(RNS) — Three Jehovah’s Witnesses in Russia were convicted and sentenced to prison for practicing their faith on Thursday (July 29). Vilen Avanesov, 68, was sentenced to six years, and his son Arsen Avanesov, 37, along with a third defendant, Aleksandr Parkov, 53, were both sentenced to six-and-a-half years. All three men have already spent more than two years in pretrial detention.
“These men should never, ever have had to spend a minute in prison, and yet they’ve been locked up for two years,” said Rachel Denber, deputy director of Human Rights Watch’s Europe and Central Asia division. “It is never too late for Russian authorities to stop these arrests, release Jehovah’s witnesses who are behind bars, stop these criminal proceedings, and quash the convictions that have already taken place.”
The three Jehovah’s Witnesses were detained in Rostov-on-Don in May 2019 and accused of continuing the operations of a Jehovah’s Witness organization that had been liquidated. All three were charged with organizing extremist activities. In January 2020, Arsen Avanesov was also accused of “financing extremist activities” by collecting donations to rent a room to meet with other Jehovah’s Witnesses. Their trial was held at the Leninskiy District Court of Rostov-on-Don.
Near the trial’s conclusion, Arsen Avanesov spoke of his devotion to God: “I dedicated my life to him and did it sincerely. … I don’t want, I can’t and will not give up my promise.”
The sentences for the three men are considered particularly harsh in a country where rape is punishable by three years in prison and kidnapping by five. The sentencing follows a 2017 ruling that categorizes the religious group as “extremist.” Since 2017, 14 Jehovah’s Witnesses have been sentenced to six or more years of prison in Russia.
“‘Extremism’ in Russia is an indictment delivered by diktat labelling a number of organisations, including Jehovah’s Witnesses,” said Sir Andrew Wood, former U.K. ambassador to Russia (1995-2000). “It has no credible definition. It carries harsh penalties. Persons who remain true to their convictions are especially exposed to its cruelty. Its purpose is repression, not the exercise of justice.”
In October 2020, religious scholars from around the world called on President Vladimir Putin and his administration to end the persecution of Jehovah’s Witnesses in Russia. Initially Russia seemed to respond to the scholars’ request — a judge acquitted one Jehovah’s Witness in October 2020 — but since then Jehovah’s Witnesses have continued to be imprisoned for their beliefs.
“Russia’s persecution of Jehovah’s Witnesses has been arbitrary,” said Jarrod Lopes, spokesperson for the Jehovah’s Witnesses, in an email to Religion News Service. “(T)he crackdown is being driven largely by the local authorities’ level of discrimination against Jehovah’s Witnesses and not based on justifiable evidence.”
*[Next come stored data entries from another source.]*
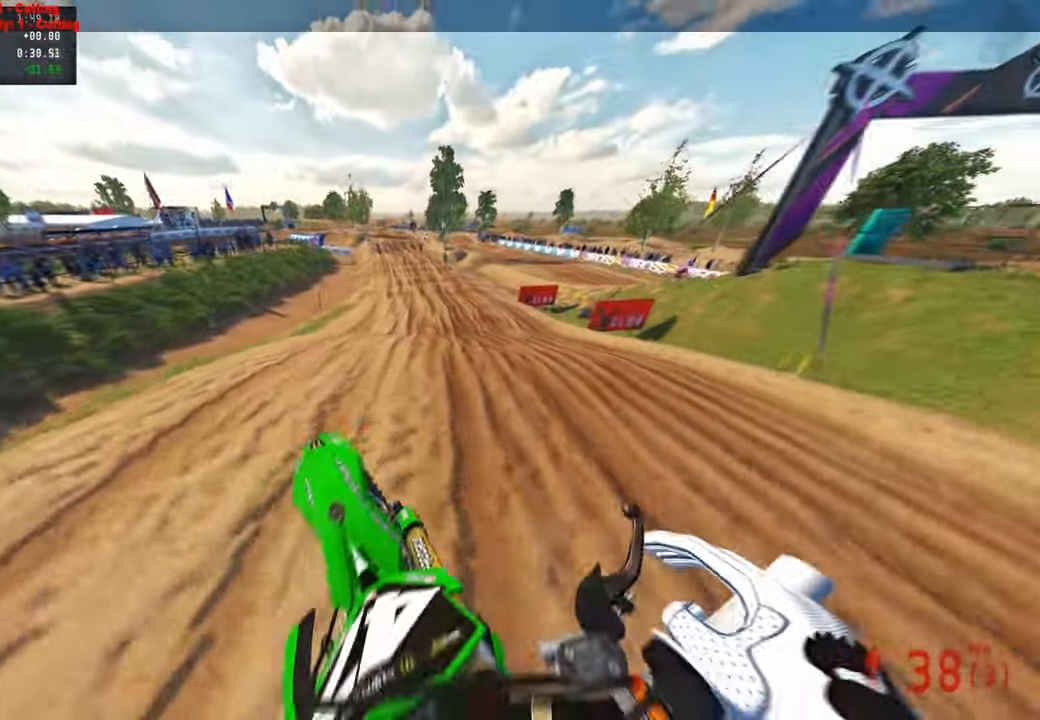
{"buttons": [], "left_stick": "up", "right_stick": "up", "events": [[50, "left_stick", "up"], [300, "right_stick", "up"]]}
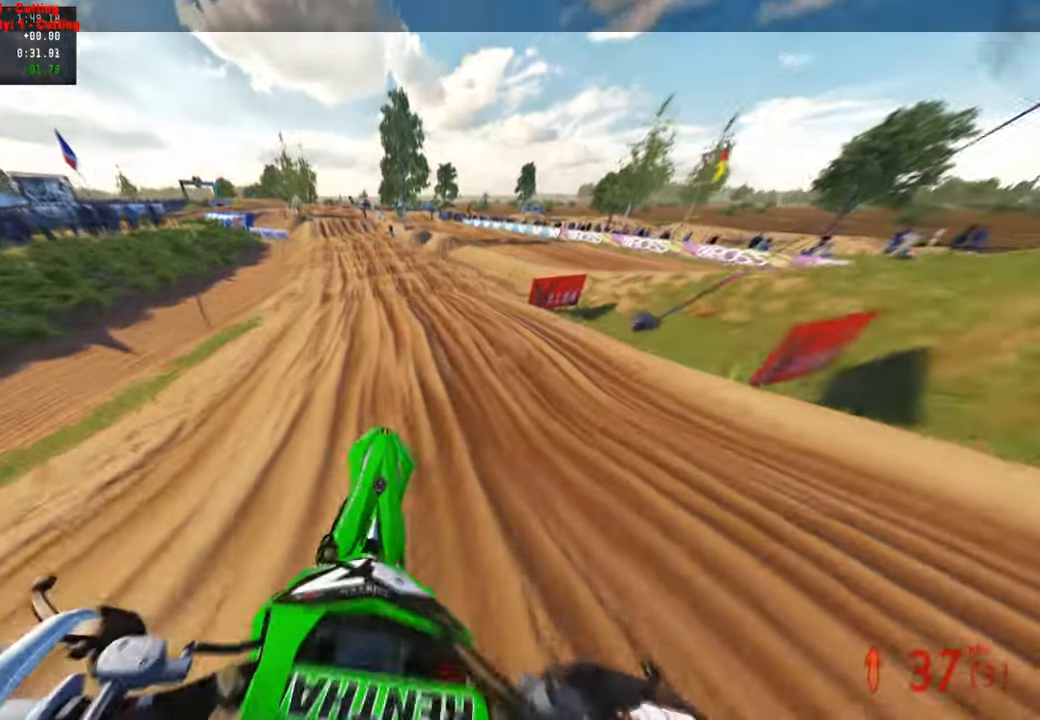
{"buttons": ["R3"], "left_stick": "center", "right_stick": "down-left", "events": [[267, "right_stick", "down-left"], [283, "left_stick", "center"], [333, "R3", "down"], [417, "R3", "up"], [483, "R3", "down"]]}
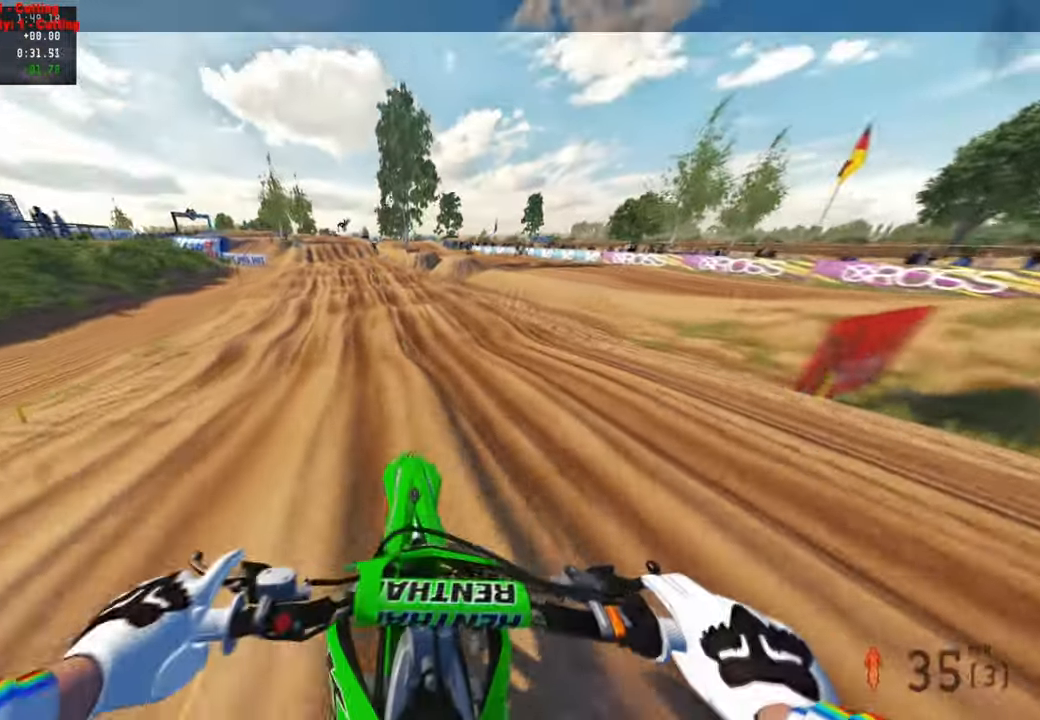
{"buttons": [], "left_stick": "up", "right_stick": "center", "events": [[50, "left_stick", "up-left"], [100, "R3", "up"], [117, "left_stick", "up"], [200, "right_stick", "center"], [317, "TOUCHPAD", "down"], [433, "TOUCHPAD", "up"]]}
Lopes said authorities in the Rostov region are some of the most aggressive toward Jehovah’s Witnesses. According to Lopes, Rostov authorities have raided more than 30 homes belonging to Jehovah’s Witnesses and have pressed charges against 16 Jehovah’s Witnesses so far. The Jehovah’s Witnesses convicted Thursday are three of nine in prison in the region.
In April, the U.S. Commission on International Religious Freedom recommended Russia be labeled a country of “particular concern” for its persecution of Jehovah’s Witnesses. According to Lopes, there are 51 Jehovah’s Witnesses imprisoned in Russia and Crimea.
“Arrogantly and barbarically, Russian officers record themselves raiding the homes of Jehovah’s Witnesses and forcibly arresting them,” said Lopes. “Jehovah’s Witnesses want nothing more than to freely worship in their home country as their fellow believers do in over 200 other lands.”